WHAT TO DO: The listing below must be repeated word for word, with its images excluded.

DATA FOR PROCESSING:
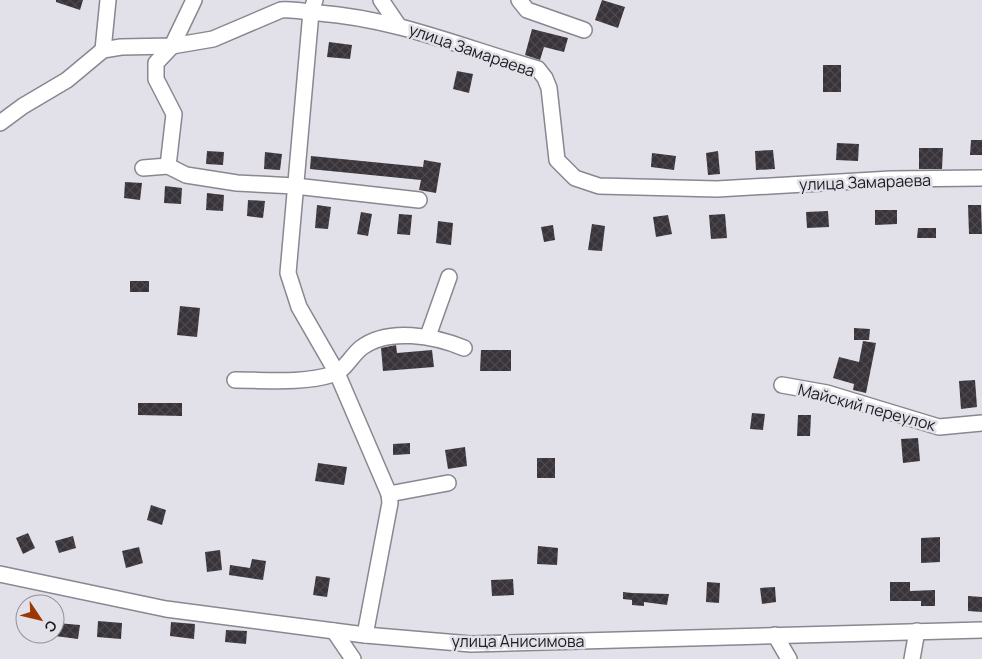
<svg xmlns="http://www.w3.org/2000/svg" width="982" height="659" viewBox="0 0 982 659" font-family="Manrope,sans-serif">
<defs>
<pattern id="building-cross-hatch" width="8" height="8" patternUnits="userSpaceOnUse" patternTransform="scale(1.25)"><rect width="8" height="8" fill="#38343a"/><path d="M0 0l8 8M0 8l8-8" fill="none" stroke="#4c484e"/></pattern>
</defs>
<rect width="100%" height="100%" fill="#e2e0e8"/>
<g fill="url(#building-cross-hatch)">
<polygon points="56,0 83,0 80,10 56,2"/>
<polygon points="602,0 625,7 618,28 595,20"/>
<polygon points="532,29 568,38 564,52 544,47 540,60 525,55"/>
<polygon points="329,42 352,45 350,59 327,57"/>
<rect x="823" y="65" width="18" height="27"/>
<polygon points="457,71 473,74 469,93 453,89"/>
<polygon points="971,140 982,140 982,155 970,155"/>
<polygon points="837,143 859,144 858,161 836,160"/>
<polygon points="919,148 943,148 942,169 919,169"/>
<polygon points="773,150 775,169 756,170 755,151"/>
<polygon points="207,151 224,152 223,165 206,164"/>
<polygon points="718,151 720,174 708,175 706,153"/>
<polygon points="265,152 282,154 280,170 264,169"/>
<polygon points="652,153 676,156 674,170 651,167"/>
<polygon points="311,156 423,167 424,160 441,163 436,193 419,190 421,180 310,169"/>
<polygon points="125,182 142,183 140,200 124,198"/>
<polygon points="165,186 182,188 181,204 164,203"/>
<polygon points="207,193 224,195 223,211 206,210"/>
<polygon points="248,200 265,201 263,218 247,216"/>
<polygon points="317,205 331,207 328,229 315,228"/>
<polygon points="968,205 981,205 982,234 969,234"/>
<polygon points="875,210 897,210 897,224 875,225"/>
<polygon points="828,211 829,227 807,228 806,212"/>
<polygon points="361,212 372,214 368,236 357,234"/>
<polygon points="399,214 412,215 410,235 397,234"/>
<polygon points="725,214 727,238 711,239 709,215"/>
<polygon points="668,215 672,234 656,237 653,217"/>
<polygon points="438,221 453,223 451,245 436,243"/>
<polygon points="592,224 605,226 602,251 588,250"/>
<polygon points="553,225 555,240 544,242 541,227"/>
<polygon points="918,228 936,228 936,238 917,238"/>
<rect x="130" y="281" width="19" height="11"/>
<polygon points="180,306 200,308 197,337 177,335"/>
<polygon points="854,328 870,329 869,340 854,340"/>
<polygon points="863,341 876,343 866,393 853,390 854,384 833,378 839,357 859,362"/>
<polygon points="396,345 397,353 432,350 434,367 383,371 381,348"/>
<polygon points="481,350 511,350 511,371 480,371"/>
<polygon points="975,380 977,407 961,409 959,381"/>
<polygon points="138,403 182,403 182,416 138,415"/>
<polygon points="752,413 765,414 763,430 750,429"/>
<polygon points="798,415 811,415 810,436 797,436"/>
<polygon points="918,438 920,461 903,463 901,439"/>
<polygon points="410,443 410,454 393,455 393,444"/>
<polygon points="465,447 467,466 448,469 445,450"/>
<rect x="537" y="458" width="18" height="20"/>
<polygon points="318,463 347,467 344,485 315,481"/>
<polygon points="151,505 166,510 162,525 147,520"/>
<polygon points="28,533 35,548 23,554 16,538"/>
<polygon points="73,536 76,548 59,553 55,541"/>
<polygon points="940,537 940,562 921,563 921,538"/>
<polygon points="538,546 558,548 557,565 537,564"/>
<polygon points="139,547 143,563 126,568 122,551"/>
<polygon points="220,550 222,570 207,572 205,552"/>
<polygon points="252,559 266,561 263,580 229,575 230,565 250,568"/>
<polygon points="316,576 330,578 327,597 313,595"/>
<polygon points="513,579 514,595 492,596 491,580"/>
<polygon points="707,582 720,583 719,603 706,602"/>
<polygon points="890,582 910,582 910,591 935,590 935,606 921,606 921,601 890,601"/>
<polygon points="775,587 776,602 762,604 760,588"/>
<polygon points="623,592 632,593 669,594 667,605 644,602 644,606 632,605 632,600 623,599"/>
<polygon points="968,596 982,597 982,612 968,611"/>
<polygon points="98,621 122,623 121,639 97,637"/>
<polygon points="171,622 195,624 194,639 170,636"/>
<polygon points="57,623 80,625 78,639 55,636"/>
<polygon points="226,630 247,631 246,644 225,642"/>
</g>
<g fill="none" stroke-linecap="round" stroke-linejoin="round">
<defs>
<g id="minor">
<polyline points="315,0 311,12 288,273 299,307 337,373 389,494 390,503 365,635"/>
<polyline points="381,0 398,25"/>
<polyline points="519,0 527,10 584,30"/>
<polyline points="103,50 108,0"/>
<path d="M 0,123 L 23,106 L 67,80 L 103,50 L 121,47 L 172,46 L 213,39 L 281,10 C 294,9 306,12 319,13 C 397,19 464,48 538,69 L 545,78 L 549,88 L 557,160 L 575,178 L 599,186 L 717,189 L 891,179 L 982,178"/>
<polyline points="168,166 174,114 156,79 156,63 172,46 194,0"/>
<polyline points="143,168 168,166 186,175 237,183 295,186 419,200"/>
<polyline points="428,336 449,277"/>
<path d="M 235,380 C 268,380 301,384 334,374 C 345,370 352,355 361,348 C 388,327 435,336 464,348"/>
<polyline points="782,385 827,393 939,427 982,423"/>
<polyline points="389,494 448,483"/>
<polyline points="0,574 166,609 365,635 471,644 982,630"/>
<polyline points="334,631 353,659"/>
<polyline points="775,635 789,659"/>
<polyline points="912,659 917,631"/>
</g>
</defs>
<use href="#minor" stroke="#89878f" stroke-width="18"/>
<use href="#minor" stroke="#fff" stroke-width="15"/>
</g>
<g text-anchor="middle" stroke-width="5" stroke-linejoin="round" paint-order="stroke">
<g font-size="16" fill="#1c1b1e" stroke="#e2e0e8">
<text transform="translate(472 50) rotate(19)" y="6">улица Замараева</text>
<text transform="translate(865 182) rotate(-2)" y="6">улица Замараева</text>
<text transform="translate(867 407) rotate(15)" y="6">Майский переулок</text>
<text x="518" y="647">улица Анисимова</text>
</g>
</g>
<g transform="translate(40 619) rotate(125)"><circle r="24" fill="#e2e0e8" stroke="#939197"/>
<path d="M0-4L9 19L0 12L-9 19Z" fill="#9b3700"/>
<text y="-8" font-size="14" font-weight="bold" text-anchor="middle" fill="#1c1b1e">С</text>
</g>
</svg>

EXERCISE OUTPUT:
<svg xmlns="http://www.w3.org/2000/svg" width="982" height="659" viewBox="0 0 982 659" font-family="Manrope,sans-serif">
<defs>
<pattern id="building-cross-hatch" width="8" height="8" patternUnits="userSpaceOnUse" patternTransform="scale(1.25)"><rect width="8" height="8" fill="#38343a"/><path d="M0 0l8 8M0 8l8-8" fill="none" stroke="#4c484e"/></pattern>
</defs>
<rect width="100%" height="100%" fill="#e2e0e8"/>
<g fill="url(#building-cross-hatch)">
<polygon points="56,0 83,0 80,10 56,2"/>
<polygon points="602,0 625,7 618,28 595,20"/>
<polygon points="532,29 568,38 564,52 544,47 540,60 525,55"/>
<polygon points="329,42 352,45 350,59 327,57"/>
<rect x="823" y="65" width="18" height="27"/>
<polygon points="457,71 473,74 469,93 453,89"/>
<polygon points="971,140 982,140 982,155 970,155"/>
<polygon points="837,143 859,144 858,161 836,160"/>
<polygon points="919,148 943,148 942,169 919,169"/>
<polygon points="773,150 775,169 756,170 755,151"/>
<polygon points="207,151 224,152 223,165 206,164"/>
<polygon points="718,151 720,174 708,175 706,153"/>
<polygon points="265,152 282,154 280,170 264,169"/>
<polygon points="652,153 676,156 674,170 651,167"/>
<polygon points="311,156 423,167 424,160 441,163 436,193 419,190 421,180 310,169"/>
<polygon points="125,182 142,183 140,200 124,198"/>
<polygon points="165,186 182,188 181,204 164,203"/>
<polygon points="207,193 224,195 223,211 206,210"/>
<polygon points="248,200 265,201 263,218 247,216"/>
<polygon points="317,205 331,207 328,229 315,228"/>
<polygon points="968,205 981,205 982,234 969,234"/>
<polygon points="875,210 897,210 897,224 875,225"/>
<polygon points="828,211 829,227 807,228 806,212"/>
<polygon points="361,212 372,214 368,236 357,234"/>
<polygon points="399,214 412,215 410,235 397,234"/>
<polygon points="725,214 727,238 711,239 709,215"/>
<polygon points="668,215 672,234 656,237 653,217"/>
<polygon points="438,221 453,223 451,245 436,243"/>
<polygon points="592,224 605,226 602,251 588,250"/>
<polygon points="553,225 555,240 544,242 541,227"/>
<polygon points="918,228 936,228 936,238 917,238"/>
<rect x="130" y="281" width="19" height="11"/>
<polygon points="180,306 200,308 197,337 177,335"/>
<polygon points="854,328 870,329 869,340 854,340"/>
<polygon points="863,341 876,343 866,393 853,390 854,384 833,378 839,357 859,362"/>
<polygon points="396,345 397,353 432,350 434,367 383,371 381,348"/>
<polygon points="481,350 511,350 511,371 480,371"/>
<polygon points="975,380 977,407 961,409 959,381"/>
<polygon points="138,403 182,403 182,416 138,415"/>
<polygon points="752,413 765,414 763,430 750,429"/>
<polygon points="798,415 811,415 810,436 797,436"/>
<polygon points="918,438 920,461 903,463 901,439"/>
<polygon points="410,443 410,454 393,455 393,444"/>
<polygon points="465,447 467,466 448,469 445,450"/>
<rect x="537" y="458" width="18" height="20"/>
<polygon points="318,463 347,467 344,485 315,481"/>
<polygon points="151,505 166,510 162,525 147,520"/>
<polygon points="28,533 35,548 23,554 16,538"/>
<polygon points="73,536 76,548 59,553 55,541"/>
<polygon points="940,537 940,562 921,563 921,538"/>
<polygon points="538,546 558,548 557,565 537,564"/>
<polygon points="139,547 143,563 126,568 122,551"/>
<polygon points="220,550 222,570 207,572 205,552"/>
<polygon points="252,559 266,561 263,580 229,575 230,565 250,568"/>
<polygon points="316,576 330,578 327,597 313,595"/>
<polygon points="513,579 514,595 492,596 491,580"/>
<polygon points="707,582 720,583 719,603 706,602"/>
<polygon points="890,582 910,582 910,591 935,590 935,606 921,606 921,601 890,601"/>
<polygon points="775,587 776,602 762,604 760,588"/>
<polygon points="623,592 632,593 669,594 667,605 644,602 644,606 632,605 632,600 623,599"/>
<polygon points="968,596 982,597 982,612 968,611"/>
<polygon points="98,621 122,623 121,639 97,637"/>
<polygon points="171,622 195,624 194,639 170,636"/>
<polygon points="57,623 80,625 78,639 55,636"/>
<polygon points="226,630 247,631 246,644 225,642"/>
</g>
<g fill="none" stroke-linecap="round" stroke-linejoin="round">
<defs>
<g id="minor">
<polyline points="315,0 311,12 288,273 299,307 337,373 389,494 390,503 365,635"/>
<polyline points="381,0 398,25"/>
<polyline points="519,0 527,10 584,30"/>
<polyline points="103,50 108,0"/>
<path d="M 0,123 L 23,106 L 67,80 L 103,50 L 121,47 L 172,46 L 213,39 L 281,10 C 294,9 306,12 319,13 C 397,19 464,48 538,69 L 545,78 L 549,88 L 557,160 L 575,178 L 599,186 L 717,189 L 891,179 L 982,178"/>
<polyline points="168,166 174,114 156,79 156,63 172,46 194,0"/>
<polyline points="143,168 168,166 186,175 237,183 295,186 419,200"/>
<polyline points="428,336 449,277"/>
<path d="M 235,380 C 268,380 301,384 334,374 C 345,370 352,355 361,348 C 388,327 435,336 464,348"/>
<polyline points="782,385 827,393 939,427 982,423"/>
<polyline points="389,494 448,483"/>
<polyline points="0,574 166,609 365,635 471,644 982,630"/>
<polyline points="334,631 353,659"/>
<polyline points="775,635 789,659"/>
<polyline points="912,659 917,631"/>
</g>
</defs>
<use href="#minor" stroke="#89878f" stroke-width="18"/>
<use href="#minor" stroke="#fff" stroke-width="15"/>
</g>
<g text-anchor="middle" stroke-width="5" stroke-linejoin="round" paint-order="stroke">
<g font-size="16" fill="#1c1b1e" stroke="#e2e0e8">
<text transform="translate(472 50) rotate(19)" y="6">улица Замараева</text>
<text transform="translate(865 182) rotate(-2)" y="6">улица Замараева</text>
<text transform="translate(867 407) rotate(15)" y="6">Майский переулок</text>
<text x="518" y="647">улица Анисимова</text>
</g>
</g>
<g transform="translate(40 619) rotate(125)"><circle r="24" fill="#e2e0e8" stroke="#939197"/>
<path d="M0-4L9 19L0 12L-9 19Z" fill="#9b3700"/>
<text y="-8" font-size="14" font-weight="bold" text-anchor="middle" fill="#1c1b1e">С</text>
</g>
</svg>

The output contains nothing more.